Rumo a um harness que possa fazer qualquer coisa

Desenvolvedores estão debatendo a melhor forma de “harness” modelos de linguagem grandes: seja por frameworks genéricos, no estilo Unix e centrados em arquivos, como o sistema Ambiance proposto, seja por orquestradores estritamente delimitados e específicos de domínio que envolvem ferramentas e testes ao redor de um LLM. Um tema recorrente é deslocar o máximo de trabalho possível para código e scripts determinísticos — usando LLMs apenas para decisões e casos de borda — enquanto se lidam com questões práticas como custos de tokens, confiabilidade, auditabilidade e restrições de plataforma. Muitos veem os fluxos de trabalho de IA do futuro como ferramentas Unix componíveis ou serviços em nível de sistema operacional, com LLMs levemente embutidos em vez de atuarem como agentes autônomos e livres.

O que é um “harness” e por que as pessoas se importam

  • Um harness é descrito como a cola entre um LLM e ferramentas: ele analisa chamadas de ferramentas, executa comandos (FS, rede, etc.) e devolve os resultados.
  • Alguns o veem como um “exoesqueleto agêntico” ou uma estrutura determinística ao redor de um modelo que, de outra forma, é difuso.
  • Outros zombam da terminologia por parecer cheia de buzzwords, mas aceitam a necessidade subjacente: restringir e estruturar o comportamento do LLM.

Fluxos de trabalho determinísticos vs agentes “puros”

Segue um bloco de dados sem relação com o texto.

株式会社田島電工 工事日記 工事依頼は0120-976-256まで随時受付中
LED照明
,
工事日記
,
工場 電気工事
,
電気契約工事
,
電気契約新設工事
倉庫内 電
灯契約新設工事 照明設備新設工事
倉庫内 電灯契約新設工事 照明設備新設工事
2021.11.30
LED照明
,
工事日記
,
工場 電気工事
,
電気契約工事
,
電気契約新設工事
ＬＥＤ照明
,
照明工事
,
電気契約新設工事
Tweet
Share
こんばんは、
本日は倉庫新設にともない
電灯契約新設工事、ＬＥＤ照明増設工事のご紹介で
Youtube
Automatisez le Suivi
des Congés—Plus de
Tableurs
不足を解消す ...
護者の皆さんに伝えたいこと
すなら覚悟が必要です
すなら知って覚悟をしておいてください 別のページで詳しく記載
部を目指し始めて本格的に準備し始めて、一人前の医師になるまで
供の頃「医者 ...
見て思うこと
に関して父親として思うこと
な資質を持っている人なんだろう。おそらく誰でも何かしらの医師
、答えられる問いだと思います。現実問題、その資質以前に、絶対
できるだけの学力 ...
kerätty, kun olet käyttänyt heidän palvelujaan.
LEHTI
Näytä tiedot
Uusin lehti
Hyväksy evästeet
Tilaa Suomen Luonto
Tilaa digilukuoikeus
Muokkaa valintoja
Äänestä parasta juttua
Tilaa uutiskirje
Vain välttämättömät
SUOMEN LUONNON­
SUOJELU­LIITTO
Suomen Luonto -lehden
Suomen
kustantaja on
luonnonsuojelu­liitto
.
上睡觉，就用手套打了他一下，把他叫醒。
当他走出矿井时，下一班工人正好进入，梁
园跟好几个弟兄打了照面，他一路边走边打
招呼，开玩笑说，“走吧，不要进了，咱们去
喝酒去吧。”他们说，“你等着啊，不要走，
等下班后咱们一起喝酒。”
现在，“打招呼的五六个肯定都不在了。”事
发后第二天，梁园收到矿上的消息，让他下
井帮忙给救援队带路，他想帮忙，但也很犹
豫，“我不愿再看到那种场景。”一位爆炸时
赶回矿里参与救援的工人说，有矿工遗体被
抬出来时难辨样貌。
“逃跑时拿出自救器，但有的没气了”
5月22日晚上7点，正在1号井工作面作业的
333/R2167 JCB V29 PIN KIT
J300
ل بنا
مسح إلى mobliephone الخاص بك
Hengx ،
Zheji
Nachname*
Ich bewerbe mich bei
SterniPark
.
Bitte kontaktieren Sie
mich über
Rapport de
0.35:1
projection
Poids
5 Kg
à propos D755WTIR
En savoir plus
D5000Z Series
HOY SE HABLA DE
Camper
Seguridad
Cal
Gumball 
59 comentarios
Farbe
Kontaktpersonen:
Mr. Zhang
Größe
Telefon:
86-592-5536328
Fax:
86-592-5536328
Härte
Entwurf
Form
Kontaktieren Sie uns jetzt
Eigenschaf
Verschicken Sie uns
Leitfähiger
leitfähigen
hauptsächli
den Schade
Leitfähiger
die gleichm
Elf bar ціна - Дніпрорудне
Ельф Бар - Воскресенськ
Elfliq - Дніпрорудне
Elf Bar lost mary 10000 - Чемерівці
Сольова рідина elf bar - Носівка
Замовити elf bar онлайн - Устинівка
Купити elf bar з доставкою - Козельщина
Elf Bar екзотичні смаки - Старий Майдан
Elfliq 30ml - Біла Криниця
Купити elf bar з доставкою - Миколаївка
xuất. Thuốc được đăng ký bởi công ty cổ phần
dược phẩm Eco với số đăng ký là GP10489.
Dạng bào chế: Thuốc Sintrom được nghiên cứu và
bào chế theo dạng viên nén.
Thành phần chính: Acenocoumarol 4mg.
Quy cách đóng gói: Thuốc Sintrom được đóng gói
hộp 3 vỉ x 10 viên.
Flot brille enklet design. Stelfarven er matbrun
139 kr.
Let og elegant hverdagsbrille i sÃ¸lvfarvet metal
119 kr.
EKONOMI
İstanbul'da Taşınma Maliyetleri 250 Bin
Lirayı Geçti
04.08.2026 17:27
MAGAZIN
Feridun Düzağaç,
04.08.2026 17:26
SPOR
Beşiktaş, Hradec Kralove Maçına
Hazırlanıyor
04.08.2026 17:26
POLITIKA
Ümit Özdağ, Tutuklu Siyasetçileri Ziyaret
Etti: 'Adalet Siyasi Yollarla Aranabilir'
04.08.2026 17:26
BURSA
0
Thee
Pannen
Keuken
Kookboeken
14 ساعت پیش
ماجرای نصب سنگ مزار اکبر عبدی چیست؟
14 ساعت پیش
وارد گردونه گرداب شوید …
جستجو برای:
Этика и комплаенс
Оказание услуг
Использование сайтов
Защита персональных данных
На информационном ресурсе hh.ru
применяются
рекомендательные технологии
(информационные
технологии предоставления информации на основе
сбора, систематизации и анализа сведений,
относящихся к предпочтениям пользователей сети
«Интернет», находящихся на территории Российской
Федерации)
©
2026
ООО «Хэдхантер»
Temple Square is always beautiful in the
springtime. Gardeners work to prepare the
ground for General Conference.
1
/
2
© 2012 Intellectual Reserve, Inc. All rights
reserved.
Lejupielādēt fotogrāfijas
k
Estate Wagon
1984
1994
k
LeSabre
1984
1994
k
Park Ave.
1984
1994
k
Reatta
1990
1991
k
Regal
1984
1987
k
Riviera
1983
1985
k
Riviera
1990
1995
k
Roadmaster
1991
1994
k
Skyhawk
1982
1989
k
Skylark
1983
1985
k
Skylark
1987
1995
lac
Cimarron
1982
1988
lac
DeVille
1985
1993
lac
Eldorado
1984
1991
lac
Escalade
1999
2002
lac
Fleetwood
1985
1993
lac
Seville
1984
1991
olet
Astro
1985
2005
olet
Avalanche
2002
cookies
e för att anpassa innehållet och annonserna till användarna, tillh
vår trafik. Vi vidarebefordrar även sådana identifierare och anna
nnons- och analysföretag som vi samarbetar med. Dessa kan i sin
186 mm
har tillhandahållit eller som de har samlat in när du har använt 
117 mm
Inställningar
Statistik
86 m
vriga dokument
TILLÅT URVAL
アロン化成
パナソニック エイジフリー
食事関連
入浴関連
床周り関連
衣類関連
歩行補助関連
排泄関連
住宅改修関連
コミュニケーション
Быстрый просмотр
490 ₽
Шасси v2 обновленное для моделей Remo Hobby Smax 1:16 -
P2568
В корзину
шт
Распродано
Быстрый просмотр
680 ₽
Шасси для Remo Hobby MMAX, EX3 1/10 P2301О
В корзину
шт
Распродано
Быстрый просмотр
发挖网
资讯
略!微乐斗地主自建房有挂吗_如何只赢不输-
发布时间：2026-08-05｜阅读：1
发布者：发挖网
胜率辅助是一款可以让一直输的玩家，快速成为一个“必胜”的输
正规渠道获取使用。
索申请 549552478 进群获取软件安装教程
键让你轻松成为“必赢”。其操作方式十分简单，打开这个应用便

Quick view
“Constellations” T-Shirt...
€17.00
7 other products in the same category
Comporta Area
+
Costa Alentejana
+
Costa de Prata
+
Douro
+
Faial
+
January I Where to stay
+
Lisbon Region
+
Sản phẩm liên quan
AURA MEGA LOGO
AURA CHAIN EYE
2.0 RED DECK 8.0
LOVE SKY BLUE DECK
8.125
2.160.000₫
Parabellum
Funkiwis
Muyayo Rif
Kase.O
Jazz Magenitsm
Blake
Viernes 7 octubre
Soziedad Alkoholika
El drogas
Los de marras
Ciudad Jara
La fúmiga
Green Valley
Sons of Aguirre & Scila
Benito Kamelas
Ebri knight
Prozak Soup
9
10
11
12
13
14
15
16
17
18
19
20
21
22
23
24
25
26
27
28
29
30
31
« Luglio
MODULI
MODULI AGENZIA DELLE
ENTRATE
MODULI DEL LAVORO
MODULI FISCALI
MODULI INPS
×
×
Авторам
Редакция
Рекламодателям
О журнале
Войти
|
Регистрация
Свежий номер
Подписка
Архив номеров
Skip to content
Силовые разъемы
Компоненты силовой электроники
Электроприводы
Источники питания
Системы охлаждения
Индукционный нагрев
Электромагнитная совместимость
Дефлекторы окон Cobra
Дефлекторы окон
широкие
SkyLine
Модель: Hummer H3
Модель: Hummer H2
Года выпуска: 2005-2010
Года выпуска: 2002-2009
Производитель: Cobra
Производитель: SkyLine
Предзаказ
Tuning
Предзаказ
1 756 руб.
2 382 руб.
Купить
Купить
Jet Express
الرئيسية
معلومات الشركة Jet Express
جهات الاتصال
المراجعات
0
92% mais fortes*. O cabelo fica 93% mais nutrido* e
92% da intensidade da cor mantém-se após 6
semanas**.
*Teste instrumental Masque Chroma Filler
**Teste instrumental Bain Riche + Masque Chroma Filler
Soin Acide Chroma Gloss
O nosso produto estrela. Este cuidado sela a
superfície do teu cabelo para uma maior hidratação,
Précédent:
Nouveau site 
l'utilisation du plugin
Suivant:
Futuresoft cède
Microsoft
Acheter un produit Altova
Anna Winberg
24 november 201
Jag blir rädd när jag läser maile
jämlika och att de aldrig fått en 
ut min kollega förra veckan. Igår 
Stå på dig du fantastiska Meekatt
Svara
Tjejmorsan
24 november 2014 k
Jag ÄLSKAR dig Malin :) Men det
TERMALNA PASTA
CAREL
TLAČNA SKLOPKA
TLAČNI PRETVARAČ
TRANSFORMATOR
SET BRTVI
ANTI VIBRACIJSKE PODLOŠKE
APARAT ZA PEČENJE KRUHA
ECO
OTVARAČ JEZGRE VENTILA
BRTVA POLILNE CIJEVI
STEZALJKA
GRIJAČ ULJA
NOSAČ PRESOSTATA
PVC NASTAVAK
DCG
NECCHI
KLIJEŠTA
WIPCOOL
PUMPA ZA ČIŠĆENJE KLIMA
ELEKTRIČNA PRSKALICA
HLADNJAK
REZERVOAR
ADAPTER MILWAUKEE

  • Há uma forte corrente a favor do determinismo: usar código e scripts reais para fluxos de trabalho repetíveis; invocar LLMs apenas para julgamento/casos de borda.
  • Padrões mencionados: árvores de decisão em que a maioria das folhas é “executar script”, e algumas poucas são “perguntar ao LLM”; código+testes como o esqueleto, LLM como ajudante ocasional.
  • As pessoas descrevem encapsular ferramentas como Claude Code/Codex em loops determinísticos externos (testes, git, verificações de segurança, hooks de pre-commit).
  • Alguns frameworks (langgraph, ACP, etc.) são citados como bons para orquestrar esses loops, embora alguns não gostem de sistemas que fazem a “construção de agentes” parecer ritualizada.

Filosofia Unix, “tudo é um arquivo” e alternativas

  • Muitos gostam de mapear conceitos de agentes para primitivos Unix: fluxos de trabalho orientados a eventos, FS como estado compartilhado, FUSE, “agente como usuário Linux” com permissões e e-mail.
  • Outros rejeitam “tudo é um arquivo” para LLMs, argumentando que, para modelos, “tudo são tokens/embeddings” e bancos vetoriais ou JSON tipado são mais naturais.
  • Arquivos são vistos por alguns como um mínimo pragmático local: bons tanto para humanos quanto para modelos; outros chamam a FHS de datada e sugerem ideias no estilo Nix/Plan 9.

Harnesses genéricos vs específicos de domínio

  • Vários argumentam que harnesses específicos de domínio (por exemplo, para engenharia de software) já superam os genéricos: ADRs embutidos, planejamento, testes comportamentais, validação rigorosa.
  • Rodar LLMs “puros” é comparado a dirigir sem freios; outros relatam ter abandonado harnesses complexos e voltado a CLIs mais simples porque a complexidade extra não ajudava.

Custos, tokens e praticidade

  • Há preocupação com os custos de tokens para monitoramento do FS ou polling frequente; sugerem acionar apenas em limiares significativos de arquivos.
  • Alguns enfatizam testes, logging e scripts mínimos, sem exagero de engenharia; a generalização excessiva é vista como uma armadilha de manutenção.

Recepção do Ambiance e da afirmação de “fazer qualquer coisa”

  • Positivo: modelo mental nativo de Unix, abordagem leve e auditável, um bom núcleo para construir variações em cima.
  • Críticas: ideias “moles”, pouco claras sobre ganhos concretos em relação a sandboxes existentes; suporte apenas para macOS irrita alguns; o branding de “pode fazer qualquer coisa” é visto como exagerado.